[Input for this task]
= Beginning of Section =
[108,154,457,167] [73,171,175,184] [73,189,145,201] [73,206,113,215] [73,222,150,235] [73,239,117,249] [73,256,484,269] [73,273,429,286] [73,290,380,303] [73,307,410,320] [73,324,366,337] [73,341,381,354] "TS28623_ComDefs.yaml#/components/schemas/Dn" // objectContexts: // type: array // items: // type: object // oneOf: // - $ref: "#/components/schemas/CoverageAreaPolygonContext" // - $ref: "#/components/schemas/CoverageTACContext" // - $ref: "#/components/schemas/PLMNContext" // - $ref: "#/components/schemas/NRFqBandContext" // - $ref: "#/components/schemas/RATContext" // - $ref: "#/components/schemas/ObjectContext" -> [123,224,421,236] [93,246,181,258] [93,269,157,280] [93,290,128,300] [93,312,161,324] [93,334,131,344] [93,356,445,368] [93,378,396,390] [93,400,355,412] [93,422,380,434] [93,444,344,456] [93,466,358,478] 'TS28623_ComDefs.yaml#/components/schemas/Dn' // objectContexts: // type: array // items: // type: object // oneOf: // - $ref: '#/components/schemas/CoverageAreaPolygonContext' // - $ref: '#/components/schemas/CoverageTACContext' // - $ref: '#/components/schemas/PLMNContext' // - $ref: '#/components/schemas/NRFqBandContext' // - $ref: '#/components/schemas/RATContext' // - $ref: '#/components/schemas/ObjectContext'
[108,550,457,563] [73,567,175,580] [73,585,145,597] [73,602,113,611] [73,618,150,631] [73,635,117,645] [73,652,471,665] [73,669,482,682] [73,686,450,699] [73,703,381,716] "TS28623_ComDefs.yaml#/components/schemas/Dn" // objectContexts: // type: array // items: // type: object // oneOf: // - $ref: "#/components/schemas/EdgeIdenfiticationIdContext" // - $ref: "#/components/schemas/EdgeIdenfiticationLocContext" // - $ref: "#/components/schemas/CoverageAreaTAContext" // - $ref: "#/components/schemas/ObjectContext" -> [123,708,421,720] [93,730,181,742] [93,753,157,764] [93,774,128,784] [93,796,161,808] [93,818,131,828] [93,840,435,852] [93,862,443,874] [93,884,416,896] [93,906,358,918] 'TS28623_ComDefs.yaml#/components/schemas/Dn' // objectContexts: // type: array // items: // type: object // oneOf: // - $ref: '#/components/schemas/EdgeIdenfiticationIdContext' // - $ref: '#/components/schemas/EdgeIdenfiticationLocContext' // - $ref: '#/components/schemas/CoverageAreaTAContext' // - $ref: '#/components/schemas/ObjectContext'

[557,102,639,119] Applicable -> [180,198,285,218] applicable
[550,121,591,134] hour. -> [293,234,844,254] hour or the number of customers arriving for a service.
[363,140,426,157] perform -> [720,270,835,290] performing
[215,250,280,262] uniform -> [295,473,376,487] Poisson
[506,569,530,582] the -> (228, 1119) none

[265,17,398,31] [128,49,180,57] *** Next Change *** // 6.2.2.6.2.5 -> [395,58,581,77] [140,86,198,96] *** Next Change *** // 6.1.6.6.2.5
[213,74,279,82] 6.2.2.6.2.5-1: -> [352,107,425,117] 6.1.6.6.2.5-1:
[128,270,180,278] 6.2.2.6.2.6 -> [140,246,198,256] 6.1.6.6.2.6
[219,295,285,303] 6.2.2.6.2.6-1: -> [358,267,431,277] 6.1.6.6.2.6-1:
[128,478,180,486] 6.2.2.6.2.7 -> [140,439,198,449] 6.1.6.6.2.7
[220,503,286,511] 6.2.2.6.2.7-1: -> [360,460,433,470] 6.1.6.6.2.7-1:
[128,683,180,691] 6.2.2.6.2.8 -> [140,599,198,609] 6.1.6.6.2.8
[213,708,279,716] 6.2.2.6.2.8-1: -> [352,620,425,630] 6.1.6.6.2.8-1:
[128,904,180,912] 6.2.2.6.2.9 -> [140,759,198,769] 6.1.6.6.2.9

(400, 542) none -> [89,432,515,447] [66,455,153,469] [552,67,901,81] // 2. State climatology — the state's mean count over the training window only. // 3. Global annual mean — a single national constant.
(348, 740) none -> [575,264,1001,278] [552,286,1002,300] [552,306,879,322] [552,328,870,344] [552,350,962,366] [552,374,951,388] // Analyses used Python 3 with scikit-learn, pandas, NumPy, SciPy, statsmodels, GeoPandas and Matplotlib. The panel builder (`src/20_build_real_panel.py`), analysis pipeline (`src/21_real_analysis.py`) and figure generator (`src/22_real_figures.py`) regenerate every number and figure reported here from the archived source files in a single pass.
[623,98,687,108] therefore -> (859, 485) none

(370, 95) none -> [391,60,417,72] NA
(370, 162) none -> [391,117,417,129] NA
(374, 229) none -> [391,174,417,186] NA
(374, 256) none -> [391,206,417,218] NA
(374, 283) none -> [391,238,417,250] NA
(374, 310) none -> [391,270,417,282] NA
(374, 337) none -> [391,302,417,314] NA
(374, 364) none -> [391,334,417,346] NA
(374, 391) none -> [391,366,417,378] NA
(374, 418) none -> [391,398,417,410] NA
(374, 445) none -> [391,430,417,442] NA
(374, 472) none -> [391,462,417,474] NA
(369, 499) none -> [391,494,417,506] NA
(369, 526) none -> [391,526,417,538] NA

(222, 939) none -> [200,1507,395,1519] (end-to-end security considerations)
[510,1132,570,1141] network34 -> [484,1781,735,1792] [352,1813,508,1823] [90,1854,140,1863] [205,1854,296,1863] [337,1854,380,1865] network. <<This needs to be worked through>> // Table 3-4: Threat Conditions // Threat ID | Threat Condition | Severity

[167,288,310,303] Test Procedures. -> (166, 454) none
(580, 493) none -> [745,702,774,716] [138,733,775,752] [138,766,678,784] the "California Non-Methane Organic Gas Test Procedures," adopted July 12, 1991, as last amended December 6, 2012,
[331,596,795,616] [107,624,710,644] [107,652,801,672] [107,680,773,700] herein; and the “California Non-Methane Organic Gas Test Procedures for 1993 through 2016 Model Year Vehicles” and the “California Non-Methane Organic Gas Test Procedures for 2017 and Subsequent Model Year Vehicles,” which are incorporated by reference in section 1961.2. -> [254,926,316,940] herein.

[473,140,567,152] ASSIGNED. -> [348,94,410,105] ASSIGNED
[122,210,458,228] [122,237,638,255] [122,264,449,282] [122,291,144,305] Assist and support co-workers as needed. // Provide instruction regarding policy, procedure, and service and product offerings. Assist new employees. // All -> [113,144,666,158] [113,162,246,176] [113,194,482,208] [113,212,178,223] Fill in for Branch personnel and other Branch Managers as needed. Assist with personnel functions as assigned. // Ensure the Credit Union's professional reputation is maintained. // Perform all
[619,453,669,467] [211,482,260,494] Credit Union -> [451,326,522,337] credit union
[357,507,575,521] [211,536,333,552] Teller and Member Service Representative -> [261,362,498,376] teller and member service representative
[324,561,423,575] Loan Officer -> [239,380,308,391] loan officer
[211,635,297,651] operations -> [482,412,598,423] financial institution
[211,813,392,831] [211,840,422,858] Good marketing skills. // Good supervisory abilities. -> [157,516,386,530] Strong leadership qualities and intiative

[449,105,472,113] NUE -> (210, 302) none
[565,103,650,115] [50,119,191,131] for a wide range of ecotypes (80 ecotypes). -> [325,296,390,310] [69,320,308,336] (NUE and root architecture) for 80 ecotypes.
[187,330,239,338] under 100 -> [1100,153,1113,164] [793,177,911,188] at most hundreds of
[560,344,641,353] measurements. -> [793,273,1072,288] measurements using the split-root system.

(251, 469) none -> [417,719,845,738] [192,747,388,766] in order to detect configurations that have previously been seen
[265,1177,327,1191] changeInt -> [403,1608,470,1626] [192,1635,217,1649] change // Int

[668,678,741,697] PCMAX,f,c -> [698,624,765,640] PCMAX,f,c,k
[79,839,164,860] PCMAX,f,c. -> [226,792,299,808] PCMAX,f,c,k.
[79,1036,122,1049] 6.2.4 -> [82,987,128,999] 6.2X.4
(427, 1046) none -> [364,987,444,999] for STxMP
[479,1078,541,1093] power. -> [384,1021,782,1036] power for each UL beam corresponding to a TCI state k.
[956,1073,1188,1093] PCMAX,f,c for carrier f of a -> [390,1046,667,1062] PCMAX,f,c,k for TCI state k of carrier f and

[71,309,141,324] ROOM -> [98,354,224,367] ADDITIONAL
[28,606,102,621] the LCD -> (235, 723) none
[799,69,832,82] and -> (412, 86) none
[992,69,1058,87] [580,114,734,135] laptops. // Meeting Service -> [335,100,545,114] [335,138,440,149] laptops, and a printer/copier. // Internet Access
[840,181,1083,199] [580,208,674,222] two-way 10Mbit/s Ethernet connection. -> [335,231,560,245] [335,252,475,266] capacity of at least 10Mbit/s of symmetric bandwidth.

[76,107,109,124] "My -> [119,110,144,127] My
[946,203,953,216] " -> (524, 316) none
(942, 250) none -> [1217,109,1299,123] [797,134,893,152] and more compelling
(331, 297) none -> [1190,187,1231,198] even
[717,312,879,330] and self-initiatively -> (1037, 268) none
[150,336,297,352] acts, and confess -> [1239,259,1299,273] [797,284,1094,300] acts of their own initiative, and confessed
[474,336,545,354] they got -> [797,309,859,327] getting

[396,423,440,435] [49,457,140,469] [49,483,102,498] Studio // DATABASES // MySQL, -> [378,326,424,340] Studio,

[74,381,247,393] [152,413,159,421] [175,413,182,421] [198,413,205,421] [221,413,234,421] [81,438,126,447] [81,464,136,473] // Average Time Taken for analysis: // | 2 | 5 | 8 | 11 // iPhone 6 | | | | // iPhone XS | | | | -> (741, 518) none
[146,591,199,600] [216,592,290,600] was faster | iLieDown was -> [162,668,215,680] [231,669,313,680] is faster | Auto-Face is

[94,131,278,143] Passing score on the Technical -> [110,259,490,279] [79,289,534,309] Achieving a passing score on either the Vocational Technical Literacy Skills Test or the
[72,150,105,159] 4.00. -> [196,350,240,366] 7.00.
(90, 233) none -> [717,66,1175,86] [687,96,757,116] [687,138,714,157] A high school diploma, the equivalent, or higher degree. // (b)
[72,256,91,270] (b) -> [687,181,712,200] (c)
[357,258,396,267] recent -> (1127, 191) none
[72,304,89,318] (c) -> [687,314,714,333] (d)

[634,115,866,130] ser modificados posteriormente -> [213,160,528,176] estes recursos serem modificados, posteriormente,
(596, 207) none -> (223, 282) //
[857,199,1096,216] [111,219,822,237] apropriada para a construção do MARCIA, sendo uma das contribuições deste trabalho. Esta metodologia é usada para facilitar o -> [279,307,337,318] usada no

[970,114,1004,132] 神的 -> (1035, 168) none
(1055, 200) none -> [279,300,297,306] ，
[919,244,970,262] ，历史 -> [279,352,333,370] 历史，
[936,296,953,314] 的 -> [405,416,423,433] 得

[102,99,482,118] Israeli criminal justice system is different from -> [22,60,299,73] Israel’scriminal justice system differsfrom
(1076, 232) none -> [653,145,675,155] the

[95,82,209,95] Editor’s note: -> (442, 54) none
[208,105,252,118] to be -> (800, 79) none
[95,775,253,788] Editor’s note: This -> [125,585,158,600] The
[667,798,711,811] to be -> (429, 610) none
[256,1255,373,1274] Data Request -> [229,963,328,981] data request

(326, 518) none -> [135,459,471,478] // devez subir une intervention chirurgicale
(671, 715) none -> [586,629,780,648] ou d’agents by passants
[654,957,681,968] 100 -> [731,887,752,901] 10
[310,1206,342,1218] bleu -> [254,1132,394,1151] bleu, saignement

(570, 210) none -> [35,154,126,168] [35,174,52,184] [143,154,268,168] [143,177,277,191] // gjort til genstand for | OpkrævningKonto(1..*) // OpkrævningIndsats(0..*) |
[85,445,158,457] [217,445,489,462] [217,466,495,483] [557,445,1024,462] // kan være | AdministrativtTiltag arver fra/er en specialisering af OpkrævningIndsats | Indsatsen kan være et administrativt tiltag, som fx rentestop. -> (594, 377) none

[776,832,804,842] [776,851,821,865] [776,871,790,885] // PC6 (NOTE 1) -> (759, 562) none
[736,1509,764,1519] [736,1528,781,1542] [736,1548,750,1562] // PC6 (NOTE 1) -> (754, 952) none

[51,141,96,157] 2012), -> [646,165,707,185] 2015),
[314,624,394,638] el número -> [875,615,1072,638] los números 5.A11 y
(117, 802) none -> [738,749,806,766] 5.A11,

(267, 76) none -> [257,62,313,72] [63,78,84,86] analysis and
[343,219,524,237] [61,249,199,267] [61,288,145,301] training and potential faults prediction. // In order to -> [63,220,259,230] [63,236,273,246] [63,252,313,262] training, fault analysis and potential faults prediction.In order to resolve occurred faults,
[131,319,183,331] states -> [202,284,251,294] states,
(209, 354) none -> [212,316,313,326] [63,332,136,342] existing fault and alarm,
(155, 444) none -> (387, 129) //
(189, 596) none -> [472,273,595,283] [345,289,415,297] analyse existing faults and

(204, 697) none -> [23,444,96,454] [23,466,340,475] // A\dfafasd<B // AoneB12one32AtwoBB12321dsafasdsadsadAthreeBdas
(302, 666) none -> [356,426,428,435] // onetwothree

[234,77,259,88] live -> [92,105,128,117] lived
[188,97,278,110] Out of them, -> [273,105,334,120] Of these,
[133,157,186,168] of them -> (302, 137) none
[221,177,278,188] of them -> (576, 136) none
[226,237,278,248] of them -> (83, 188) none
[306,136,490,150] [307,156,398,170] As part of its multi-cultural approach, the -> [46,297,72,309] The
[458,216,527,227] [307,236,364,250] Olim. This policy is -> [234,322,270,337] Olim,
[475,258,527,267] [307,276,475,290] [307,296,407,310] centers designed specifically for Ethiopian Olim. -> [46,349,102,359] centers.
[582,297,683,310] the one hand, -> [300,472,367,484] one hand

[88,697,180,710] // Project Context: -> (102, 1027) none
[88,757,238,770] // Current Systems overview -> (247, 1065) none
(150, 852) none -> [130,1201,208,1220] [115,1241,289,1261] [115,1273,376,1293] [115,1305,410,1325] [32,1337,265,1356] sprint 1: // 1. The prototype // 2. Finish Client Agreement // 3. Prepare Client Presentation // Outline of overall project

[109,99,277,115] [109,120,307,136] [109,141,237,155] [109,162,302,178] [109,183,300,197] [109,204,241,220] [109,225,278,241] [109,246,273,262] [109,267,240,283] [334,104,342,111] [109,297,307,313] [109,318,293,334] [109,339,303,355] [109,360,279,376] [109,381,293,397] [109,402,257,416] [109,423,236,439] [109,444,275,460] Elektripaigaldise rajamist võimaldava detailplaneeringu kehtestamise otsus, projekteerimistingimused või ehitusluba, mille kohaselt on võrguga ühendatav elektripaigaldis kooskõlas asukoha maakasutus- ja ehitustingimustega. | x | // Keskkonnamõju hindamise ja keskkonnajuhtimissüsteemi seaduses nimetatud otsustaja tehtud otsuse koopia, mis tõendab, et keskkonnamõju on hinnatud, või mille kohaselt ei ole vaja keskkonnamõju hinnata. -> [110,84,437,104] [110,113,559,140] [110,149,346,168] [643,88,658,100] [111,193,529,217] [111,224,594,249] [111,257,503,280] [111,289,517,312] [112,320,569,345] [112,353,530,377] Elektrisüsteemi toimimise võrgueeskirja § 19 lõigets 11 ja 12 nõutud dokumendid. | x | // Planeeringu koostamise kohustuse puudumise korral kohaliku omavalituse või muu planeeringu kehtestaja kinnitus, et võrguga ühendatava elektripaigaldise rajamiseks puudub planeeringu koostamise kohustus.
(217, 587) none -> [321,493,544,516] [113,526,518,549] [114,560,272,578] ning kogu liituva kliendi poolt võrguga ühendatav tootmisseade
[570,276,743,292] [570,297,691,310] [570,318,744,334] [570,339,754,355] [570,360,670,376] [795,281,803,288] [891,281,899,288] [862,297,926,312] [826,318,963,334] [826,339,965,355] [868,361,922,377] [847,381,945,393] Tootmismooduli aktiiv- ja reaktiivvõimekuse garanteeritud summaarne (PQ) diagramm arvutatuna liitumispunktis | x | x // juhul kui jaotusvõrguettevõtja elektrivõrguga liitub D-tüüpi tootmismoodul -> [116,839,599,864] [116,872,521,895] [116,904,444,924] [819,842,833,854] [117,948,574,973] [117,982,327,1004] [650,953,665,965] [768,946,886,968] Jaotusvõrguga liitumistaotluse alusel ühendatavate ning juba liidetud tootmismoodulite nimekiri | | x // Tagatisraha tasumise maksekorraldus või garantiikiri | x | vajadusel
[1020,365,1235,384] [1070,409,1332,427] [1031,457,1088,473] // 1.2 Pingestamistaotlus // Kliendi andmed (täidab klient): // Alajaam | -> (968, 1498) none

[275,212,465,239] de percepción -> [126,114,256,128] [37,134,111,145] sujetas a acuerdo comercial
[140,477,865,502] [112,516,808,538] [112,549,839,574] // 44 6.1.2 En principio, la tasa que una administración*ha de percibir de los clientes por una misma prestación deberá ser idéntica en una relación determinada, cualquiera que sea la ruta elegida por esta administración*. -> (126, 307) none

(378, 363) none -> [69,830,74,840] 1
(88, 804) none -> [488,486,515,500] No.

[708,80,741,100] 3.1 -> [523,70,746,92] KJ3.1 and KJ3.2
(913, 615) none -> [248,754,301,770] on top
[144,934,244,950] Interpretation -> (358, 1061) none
= End of Section =
[Aim of the task] All lines holding the word "PCMAX" must be found in the listing and copied.

[Written solution]
[668,678,741,697] PCMAX,f,c -> [698,624,765,640] PCMAX,f,c,k
[79,839,164,860] PCMAX,f,c. -> [226,792,299,808] PCMAX,f,c,k.
[956,1073,1188,1093] PCMAX,f,c for carrier f of a -> [390,1046,667,1062] PCMAX,f,c,k for TCI state k of carrier f and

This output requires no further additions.